The piano accordion was developed in Europe in the late 1800's and has become the most common type of accordion nowadays. Familiar to everyone who has ever seen Lawrence Welk, the right hand is laid out like a piano keyboard, so a piano player could play it, though the keys are smaller than on a piano. The left hand plays in a forest of up to 120 buttons which play bass notes and various chords. The instrument was named and popularized in the United States by Count Guido Deiro who was the first piano accordionist to perform in Vaudeville. He is credited with making the first recordings of the instrument in 1908, also with making the first radio broadcast of the accordion in 1921 and the first sound motion picture featuring the accordion, Vitaphone 1928.

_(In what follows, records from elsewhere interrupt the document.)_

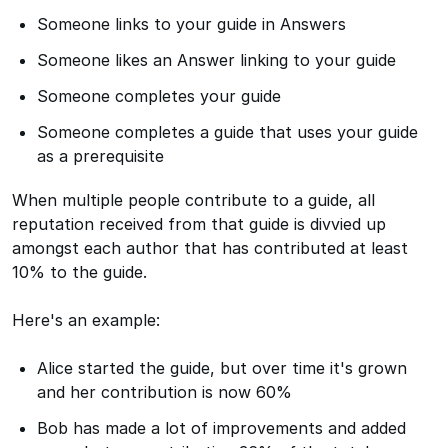
Someone links to your guide in Answers
Someone likes an Answer linking to your guide
Someone completes your guide
Someone completes a guide that uses your guide
as a prerequisite
When multiple people contribute to a guide, all
reputation received from that guide is divvied up
amongst each author that has contributed at least
10% to the guide.
Here's an example:
Alice started the guide, but over time it's grown
and her contribution is now 60%
Bob has made a lot of improvements and added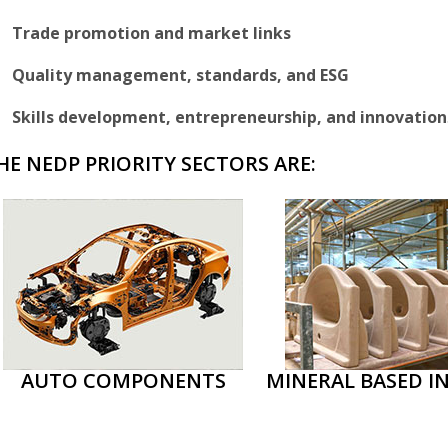
Trade promotion and market links
Quality management, standards, and ESG
Skills development, entrepreneurship, and innovation
HE NEDP PRIORITY SECTORS ARE:
AUTO COMPONENTS
MINERAL BASED I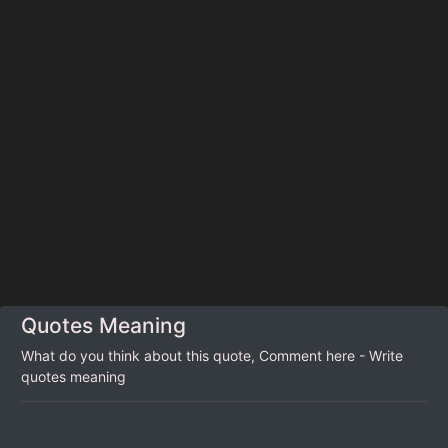
Quotes Meaning
What do you think about this quote, Comment here - Write
quotes meaning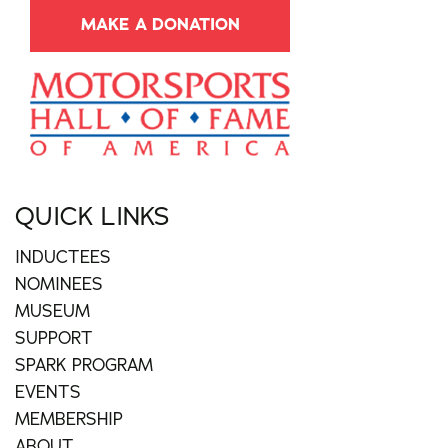
MAKE A DONATION
QUICK LINKS
INDUCTEES
NOMINEES
MUSEUM
SUPPORT
SPARK PROGRAM
EVENTS
MEMBERSHIP
ABOUT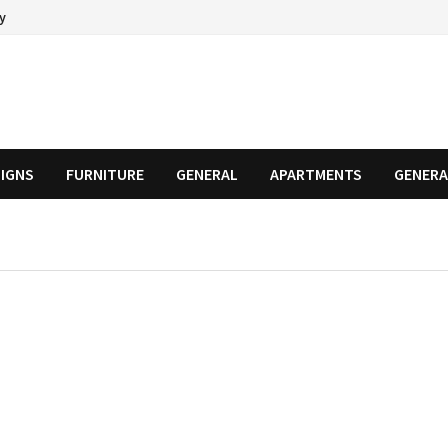
cy
SIGNS
FURNITURE
GENERAL
APARTMENTS
GENERA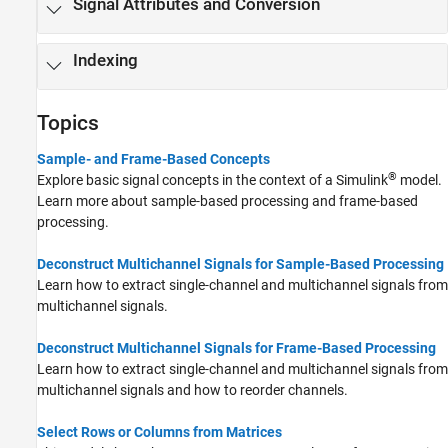
Signal Attributes and Conversion
Indexing
Topics
Sample- and Frame-Based Concepts
®
Explore basic signal concepts in the context of a Simulink
model.
Learn more about sample-based processing and frame-based
processing.
Deconstruct Multichannel Signals for Sample-Based Processing
Learn how to extract single-channel and multichannel signals from
multichannel signals.
Deconstruct Multichannel Signals for Frame-Based Processing
Learn how to extract single-channel and multichannel signals from
multichannel signals and how to reorder channels.
Select Rows or Columns from Matrices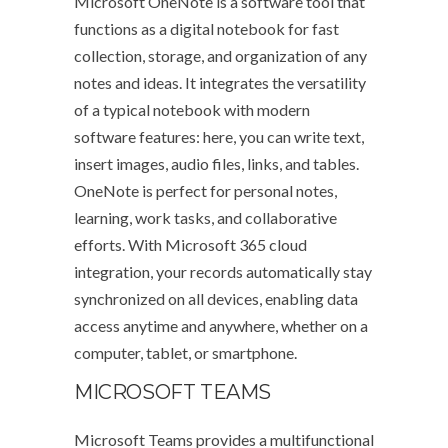
Microsoft OneNote is a software tool that
functions as a digital notebook for fast
collection, storage, and organization of any
notes and ideas. It integrates the versatility
of a typical notebook with modern
software features: here, you can write text,
insert images, audio files, links, and tables.
OneNote is perfect for personal notes,
learning, work tasks, and collaborative
efforts. With Microsoft 365 cloud
integration, your records automatically stay
synchronized on all devices, enabling data
access anytime and anywhere, whether on a
computer, tablet, or smartphone.
MICROSOFT TEAMS
Microsoft Teams provides a multifunctional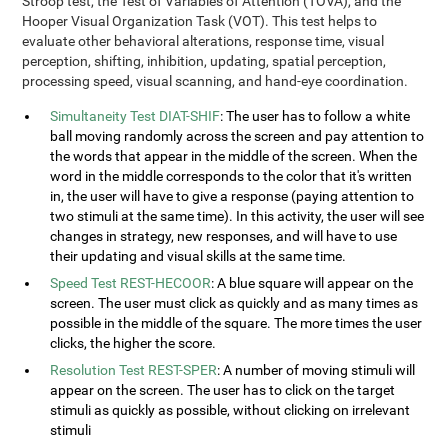
Stroop test, the Test of Variables of Attention (TOVA), and the
Hooper Visual Organization Task (VOT). This test helps to
evaluate other behavioral alterations, response time, visual
perception, shifting, inhibition, updating, spatial perception,
processing speed, visual scanning, and hand-eye coordination.
Simultaneity Test DIAT-SHIF
: The user has to follow a white
ball moving randomly across the screen and pay attention to
the words that appear in the middle of the screen. When the
word in the middle corresponds to the color that it's written
in, the user will have to give a response (paying attention to
two stimuli at the same time). In this activity, the user will see
changes in strategy, new responses, and will have to use
their updating and visual skills at the same time.
Speed Test REST-HECOOR
: A blue square will appear on the
screen. The user must click as quickly and as many times as
possible in the middle of the square. The more times the user
clicks, the higher the score.
Resolution Test REST-SPER
: A number of moving stimuli will
appear on the screen. The user has to click on the target
stimuli as quickly as possible, without clicking on irrelevant
stimuli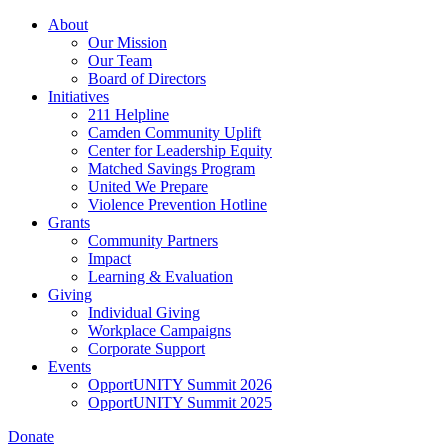
Skip
About
to
Our Mission
main
Our Team
content
Board of Directors
Initiatives
211 Helpline
Camden Community Uplift
Center for Leadership Equity
Matched Savings Program
United We Prepare
Violence Prevention Hotline
Grants
Community Partners
Impact
Learning & Evaluation
Giving
Individual Giving
Workplace Campaigns
Corporate Support
Events
OpportUNITY Summit 2026
OpportUNITY Summit 2025
Donate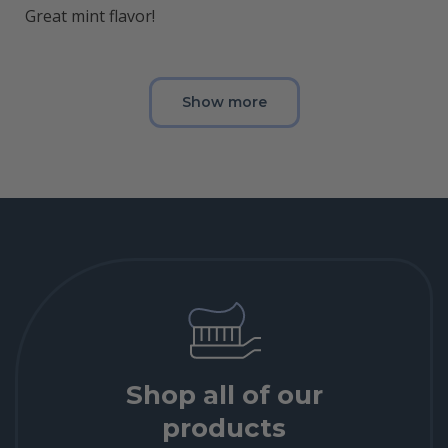
Great mint flavor!
Show more
Shop all of our
products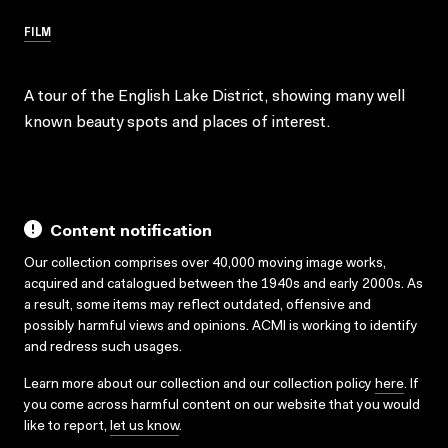
FILM
A tour of the English Lake District, showing many well
known beauty spots and places of interest.
Content notification
Our collection comprises over 40,000 moving image works,
acquired and catalogued between the 1940s and early 2000s. As
a result, some items may reflect outdated, offensive and
possibly harmful views and opinions. ACMI is working to identify
and redress such usages.
Learn more about our collection and our collection policy
here
. If
you come across harmful content on our website that you would
like to report,
let us know
.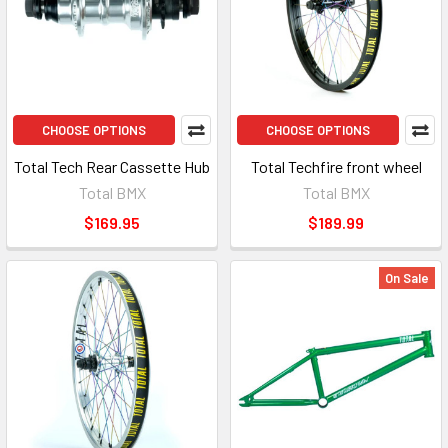
CHOOSE OPTIONS
CHOOSE OPTIONS
Total Tech Rear Cassette Hub
Total Techfire front wheel
Total BMX
Total BMX
$169.95
$189.99
On Sale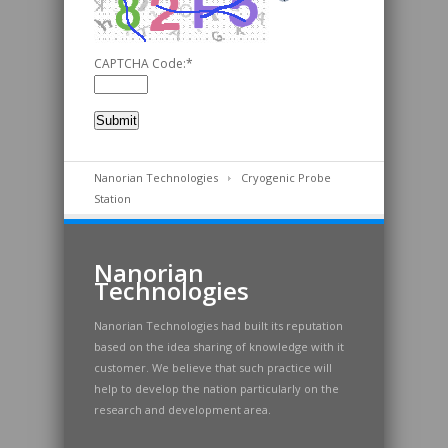
CAPTCHA Code:
*
Nanorian Technologies
Cryogenic Probe
Station
Nanorian
Technologies
Nanorian Technologies had built its reputation
based on the idea sharing of knowledge with it
customer. We believe that such practice will
help to develop the nation particularly on the
research and development area.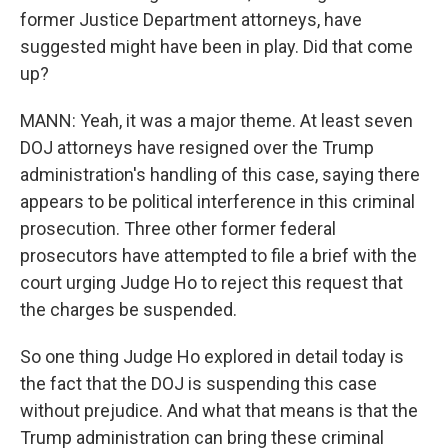
former Justice Department attorneys, have
suggested might have been in play. Did that come
up?
MANN: Yeah, it was a major theme. At least seven
DOJ attorneys have resigned over the Trump
administration's handling of this case, saying there
appears to be political interference in this criminal
prosecution. Three other former federal
prosecutors have attempted to file a brief with the
court urging Judge Ho to reject this request that
the charges be suspended.
So one thing Judge Ho explored in detail today is
the fact that the DOJ is suspending this case
without prejudice. And what that means is that the
Trump administration can bring these criminal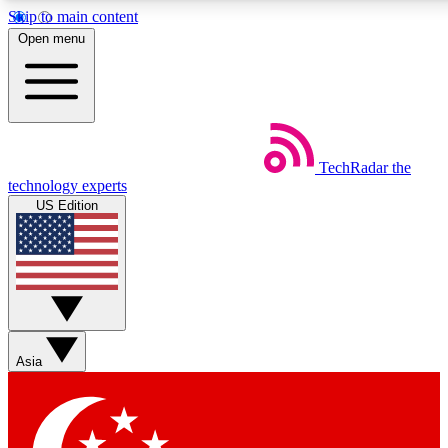
Skip to main content
5
24/7
44K+
Open menu
EXCLUSIVE PERKS
INSIDER INSIGHTS
ACTIVE MEMBERS
Weekly newsletters
Commenting a
TechRadar
the
Get daily news, weekly deals and the
Join the conversation,
technology experts
week’s top tech stories
thoughts and get exp
US Edition
BECOME A TECHRADAR INSIDER
Sign up with your email below to instantly access member
features, newsletters and exclusive Insider perks
Asia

The left hand layout usually features six rows, the second row buttons consist of the Bass and is ordered in quints, the first row buttons are one third up relative to the second row. The major chords are in the third row, the fourth row consists of the minor accords, the fifth row houses the seventh chord and finally the sixth row has the diminished seventh chords.
The layout can be roughly described by this ASCII Art:
... C G D A E B F# C# G# D# A# F C ...
... Ab Eb Bb F C G D A E B F# C# G# ...
... ab eb bb f c g d a e b f# c# g# ...
... abm ebm Bbm fm cm gm dm am em bm f#m c#m g#m ...
... ab7 eb7 Bb7 f7 c7 g7 d7 a7 e7 b7 f#7 c#7 g#7 ...
... abd7 ebd7 Bbd7 fd7 cd7 gd7 dd7 ad7 ed7 bd7 f#d7 c#d7 g#d7 ...
Depending on the price, size or origin of the instrument, some rows may miss completely or the layout is slightly changed. In most russian layouts the diminished seventh chord row is moved by one button, so that the diminished seventh C chord is where the diminished seventh F chord is in this ascii graphic, in order to achieve a better reachability with the forefinger.
Another type is the chromatic accordion. Usually these have buttons instead of piano keys, but they have the same 12-note Western scale as a piano accordion. The buttons are ordered chromatically in three rows, one row up/down means one halftone up/down, one button up/down in the same row means 3 halftones up/down. Larger chromatic accordions can have up to three auxiliary rows, with secondary buttons playing the same tones that already appeared in the first three rows. This layout makes transforming songs into other keys much easier than on the piano accordion. The chromatic accordion is definitely the choice for classical music, as a lot of more buttons than piano keys can be packed on the same space. Therefore artists can play intervals of up to two octaves using only one hand, this is especially important for pieces that include more than two voices. There are two different layout systems, the C layout and the B flat layout. If you turned a C layout keyboard on its head you would have a B flat layout and vice versa. The B flat layout is preferred for classical music, and is very common in Eastern Europe whereas the C layout is common in the western part, particularly in France.
Piano accordions and chromatic accordions are double-action instruments: each key or button plays the same note or chord, whether the bellows are being pulled out or pushed in.
Free bass, Bariton bass or Melody bass accordions, favored by classical accordionists, have a left-hand button board with individual bass notes over several octaves, rather than the single octave of bass notes and the preset chords provided by the traditional "stradella" left-hand button system and works exactly the same way the right hand on the chromatic accordion does. There are "converter" accordions offering both systems in one instrument.
Many folk cultures have their own flavor of the accordion, including the Russian bayan, Alpine helikon instruments, North Mexican conjunto accordion, Louisiana Cajun accordion, Irish 2 row b-c type instruments, etc. These can have either a unique note layout, a different sound, or all of the above.